The model is a linear combination of $M$ basis function outputs, weighted by $\mathbf{w} \in \mathbb{R}^M$.

This is still called a linear model because it is linear in the parameters $\mathbf{w}$: doubling any weight $w_j$ doubles its contribution to the output. The function $y(\mathbf{x};\mathbf{w})$ can be highly nonlinear in $\mathbf{x}$, but that nonlinearity is baked into the fixed basis functions — not into the parameters being optimized. This distinction is what makes the optimization tractable.

Note also that $\boldsymbol{\phi}$ changes the dimensionality of the representation: a $D$-dimensional input $\mathbf{x}$ becomes an $M$-dimensional feature vector $\boldsymbol{\phi}(\mathbf{x})$, where $M$ is independent of $D$.

4. Three Basis Function Families

Polynomial Basis

Polynomial Basis Functions $$\phi_i(x) = x^i, \quad i = 0, 1, 2, \ldots$$ $$\boldsymbol{\phi}(x) = \begin{bmatrix}1,\; x,\; x^2,\; x^3,\; \ldots\end{bmatrix}^\top$$

The resulting model $y = w_0 + w_1 x + w_2 x^2 + \cdots$ is a polynomial in $x$. Tuning $w_0$ shifts the intercept, $w_1$ adds a slope, $w_2$ adds a parabolic term, and so on. By combining these, arbitrarily complex smooth curves can be built as linear combinations of the basis functions.

Gaussian Basis

Gaussian Basis Functions $$\phi_i(\mathbf{x}) = \exp\!\left(-\frac{1}{2}(\mathbf{x} - \boldsymbol{\mu}_i)^\top\boldsymbol{\Sigma}^{-1}(\mathbf{x} - \boldsymbol{\mu}_i)\right)$$

Each basis function is a Gaussian bump centered at $\boldsymbol{\mu}_i$ with shape controlled by $\boldsymbol{\Sigma}$. (The normalization constant is omitted — it would just be absorbed into $w_i$.)

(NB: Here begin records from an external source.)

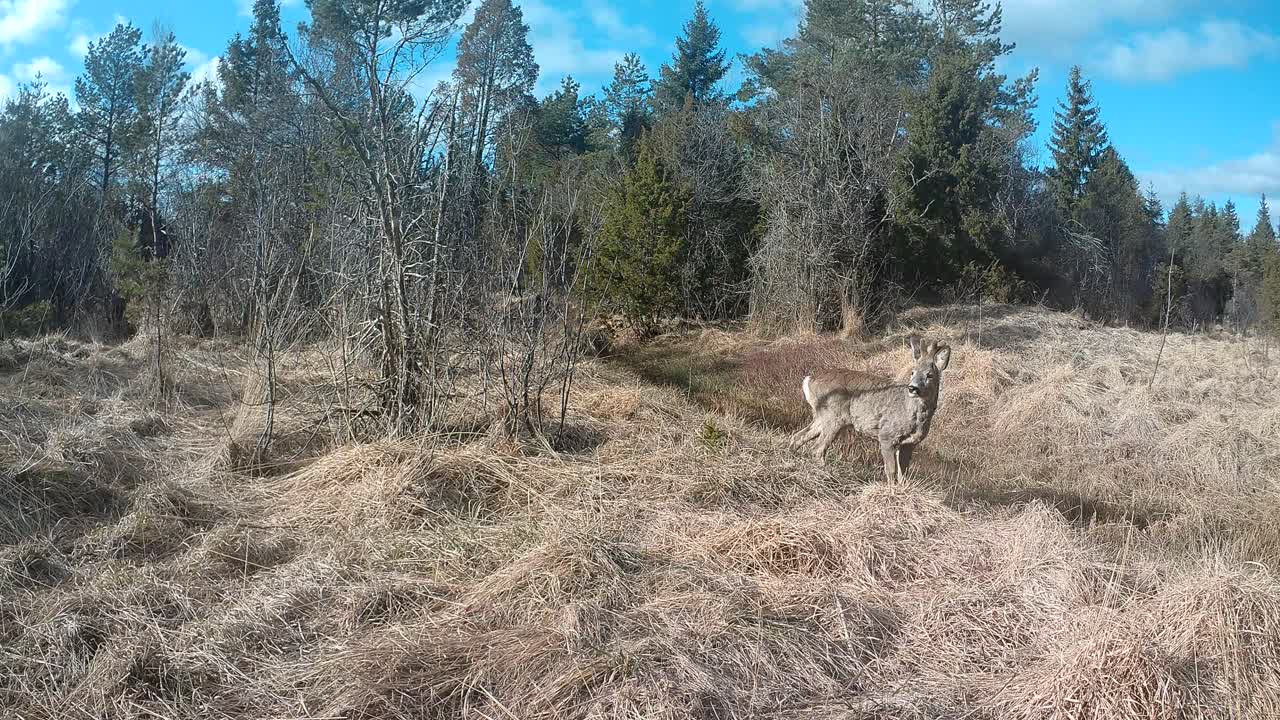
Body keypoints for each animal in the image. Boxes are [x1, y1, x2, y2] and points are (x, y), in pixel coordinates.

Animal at [788, 335, 952, 483]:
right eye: (912, 372)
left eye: (930, 375)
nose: (913, 388)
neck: (912, 413)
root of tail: (809, 380)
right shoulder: (886, 435)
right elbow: (891, 471)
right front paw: (891, 491)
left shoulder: (909, 444)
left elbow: (903, 475)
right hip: (833, 416)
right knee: (817, 448)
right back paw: (827, 475)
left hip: (822, 416)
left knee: (798, 436)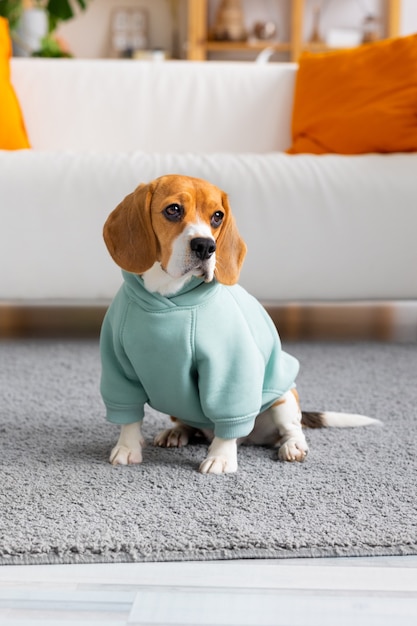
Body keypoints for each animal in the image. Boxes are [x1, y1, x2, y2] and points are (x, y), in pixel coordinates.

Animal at [101, 173, 376, 470]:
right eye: (173, 210)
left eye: (217, 216)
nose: (206, 246)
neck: (168, 298)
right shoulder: (118, 366)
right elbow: (129, 416)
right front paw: (127, 447)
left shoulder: (230, 368)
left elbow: (228, 415)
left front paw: (221, 457)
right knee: (188, 425)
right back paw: (176, 432)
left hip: (283, 397)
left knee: (291, 428)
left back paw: (292, 446)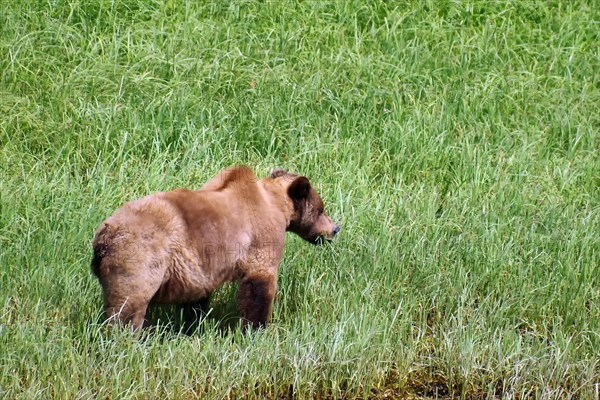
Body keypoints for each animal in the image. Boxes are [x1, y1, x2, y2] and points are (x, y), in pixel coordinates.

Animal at [91, 166, 340, 332]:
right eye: (320, 209)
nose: (335, 228)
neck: (276, 206)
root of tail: (104, 237)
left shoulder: (199, 268)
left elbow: (196, 298)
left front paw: (193, 325)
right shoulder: (261, 239)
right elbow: (259, 285)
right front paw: (256, 328)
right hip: (140, 255)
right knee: (128, 304)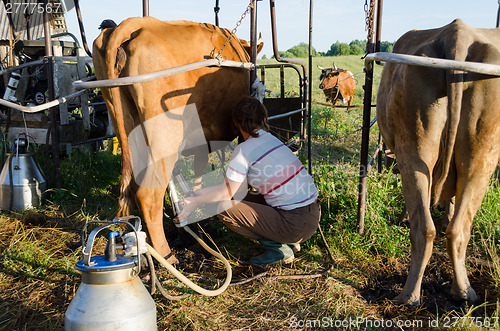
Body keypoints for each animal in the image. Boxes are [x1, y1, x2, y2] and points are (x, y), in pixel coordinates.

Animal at [92, 17, 262, 262]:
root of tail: (133, 24)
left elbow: (198, 175)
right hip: (165, 136)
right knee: (148, 194)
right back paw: (165, 254)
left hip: (124, 122)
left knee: (134, 185)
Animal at [376, 18, 500, 306]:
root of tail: (458, 32)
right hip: (479, 155)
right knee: (455, 228)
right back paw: (460, 292)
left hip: (417, 151)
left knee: (428, 228)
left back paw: (412, 295)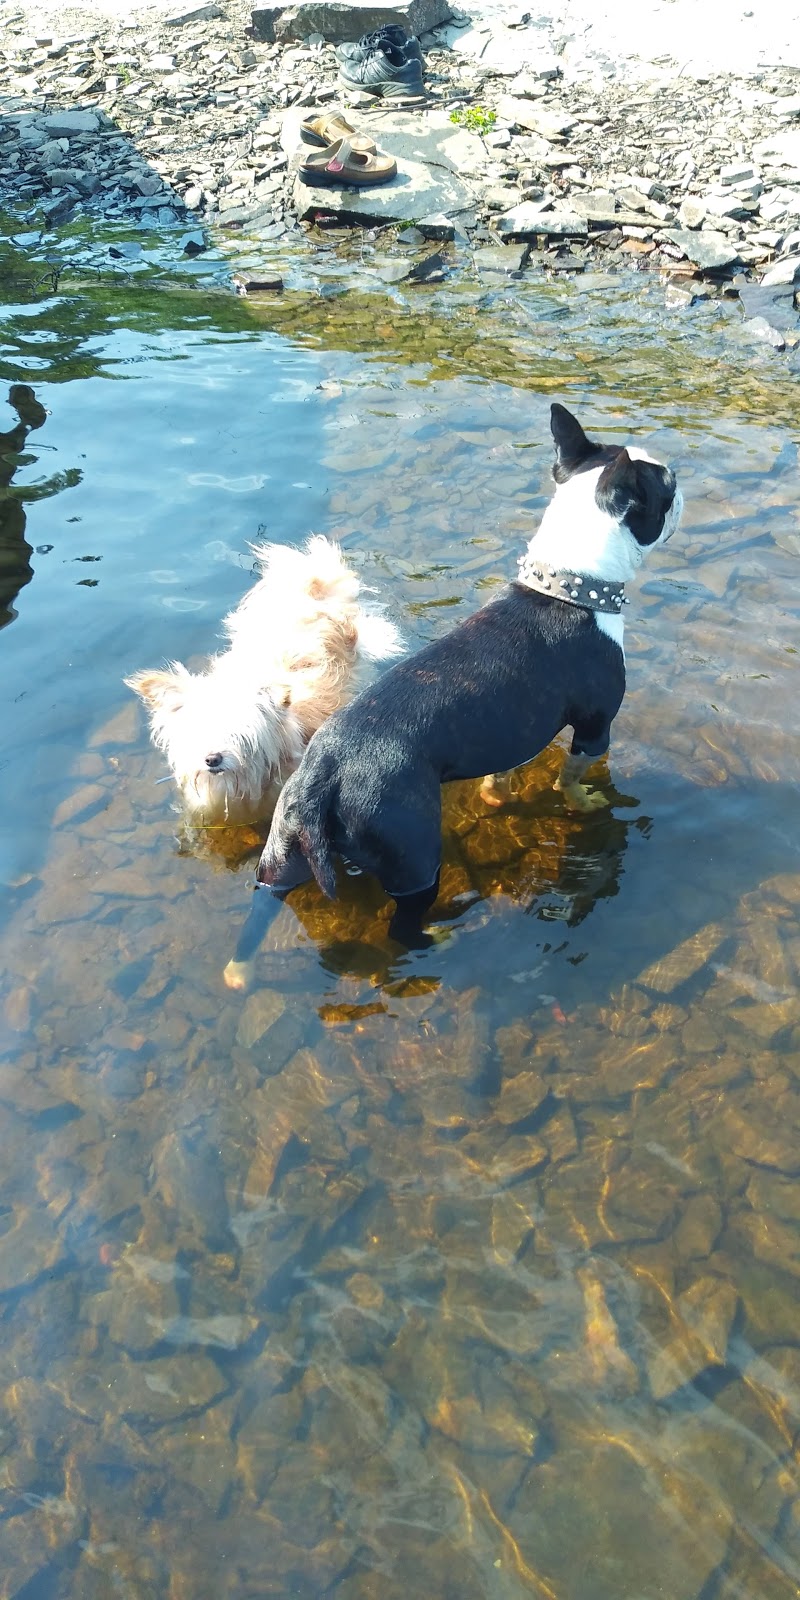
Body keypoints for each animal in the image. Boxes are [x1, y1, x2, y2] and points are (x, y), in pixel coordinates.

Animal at [224, 406, 681, 979]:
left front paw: (496, 795)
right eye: (666, 486)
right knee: (402, 924)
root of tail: (322, 775)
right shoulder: (596, 727)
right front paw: (583, 800)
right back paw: (440, 940)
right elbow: (569, 779)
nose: (682, 483)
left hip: (283, 851)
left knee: (266, 898)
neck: (569, 589)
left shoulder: (511, 731)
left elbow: (503, 774)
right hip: (415, 854)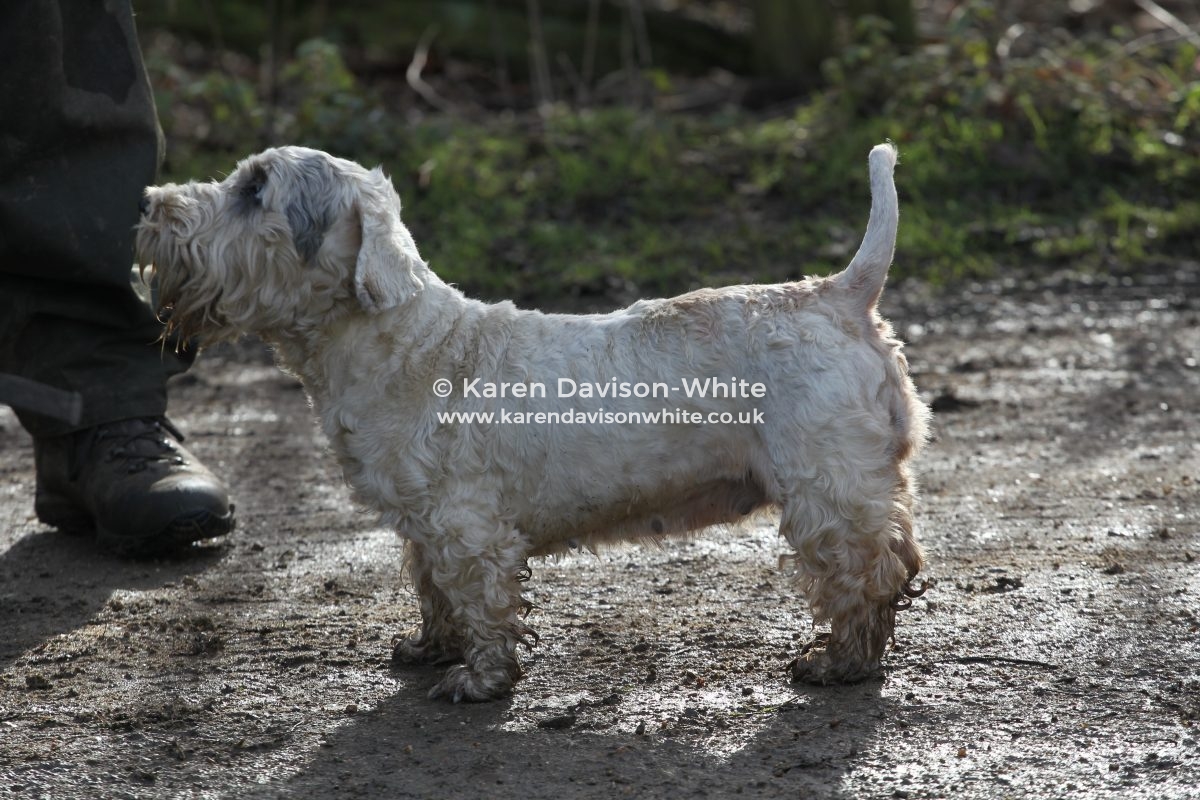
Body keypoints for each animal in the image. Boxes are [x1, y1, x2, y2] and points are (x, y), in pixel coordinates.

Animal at [138, 142, 926, 700]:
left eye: (254, 189)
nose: (151, 205)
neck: (407, 345)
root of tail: (840, 293)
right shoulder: (423, 527)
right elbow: (435, 593)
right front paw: (429, 650)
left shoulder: (468, 528)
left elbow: (481, 604)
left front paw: (478, 681)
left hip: (825, 493)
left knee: (867, 575)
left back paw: (840, 663)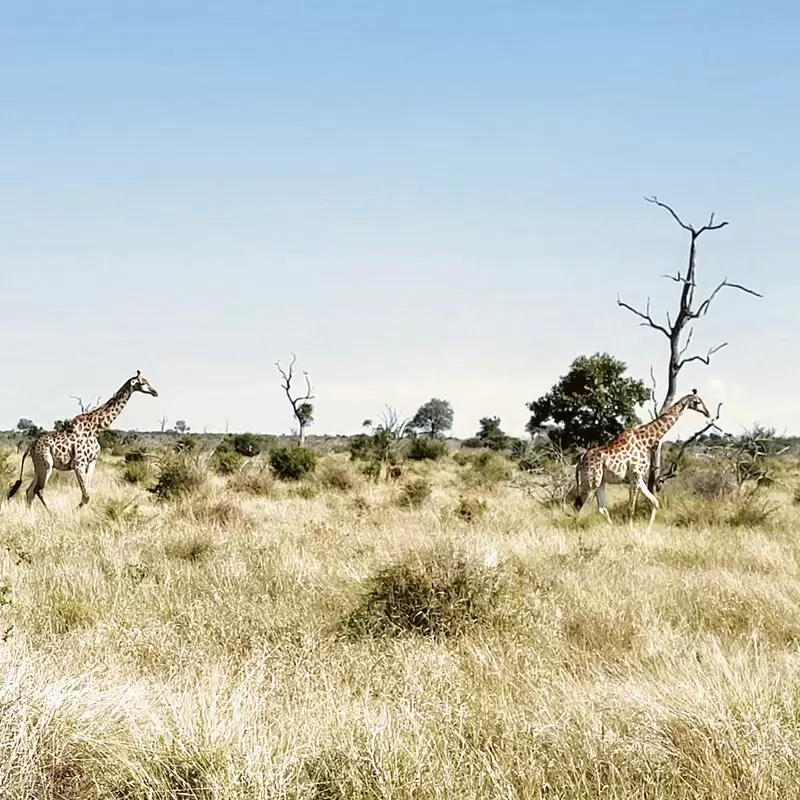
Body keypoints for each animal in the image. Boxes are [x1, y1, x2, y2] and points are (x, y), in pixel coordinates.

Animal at [7, 370, 158, 510]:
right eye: (143, 383)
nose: (155, 392)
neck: (96, 428)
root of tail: (30, 446)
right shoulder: (78, 463)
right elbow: (86, 495)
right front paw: (75, 511)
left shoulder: (92, 462)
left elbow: (88, 492)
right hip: (47, 463)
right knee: (39, 489)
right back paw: (52, 514)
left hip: (39, 466)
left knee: (30, 491)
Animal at [572, 388, 708, 532]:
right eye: (698, 402)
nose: (707, 412)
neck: (647, 441)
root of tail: (580, 462)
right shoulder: (636, 475)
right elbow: (631, 508)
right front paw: (631, 531)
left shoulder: (638, 477)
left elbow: (655, 502)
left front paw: (647, 531)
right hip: (591, 481)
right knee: (579, 506)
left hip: (600, 482)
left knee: (601, 508)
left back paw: (613, 529)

Hyperparameters: the centers $\boldsymbol{\mu}_i$ and the covariance $\boldsymbol{\Sigma}$. Key property: each basis function is localized — it responds strongly near $\boldsymbol{\mu}_i$ and decays to zero elsewhere. This makes the model sensitive to structure in different regions of input space independently.

Logistic Sigmoid Basis

Logistic Sigmoid Basis Functions $$\phi_i(x) = \sigma\!\left(\frac{x - \mu_i}{s}\right), \qquad \sigma(a) = \frac{1}{1 + e^{-a}}$$

Hyperparameters: the offset $\mu_i$ (location of the transition) and the scale $s$ (steepness — large $s$ → gradual; small $s$ → sharp step). Each basis function acts as a smooth indicator: approximately 0 for $x \ll \mu_i$ and 1 for $x \gg \mu_i$, with a smooth transition around $\mu_i$. Linear combinations of shifted sigmoids can model piecewise-constant or threshold-type behavior.

5. Parameters vs. Hyperparameters

Parameters vs. Hyperparameters
Parameters Hyperparameters
WhatWeights $\mathbf{w}$Basis function type, $M$, $\boldsymbol{\mu}_i$, $s$, $\boldsymbol{\Sigma}$
How setOptimized automatically (MLE, MAP, …)Chosen by the designer
FlexibilityInside the chosen model classDefines which model class to use

Choosing a good set of basis functions (type and hyperparameters) is a design decision that requires domain knowledge and experimentation. It is not something the optimization handles automatically — that is the job of model selection, covered in Week 4.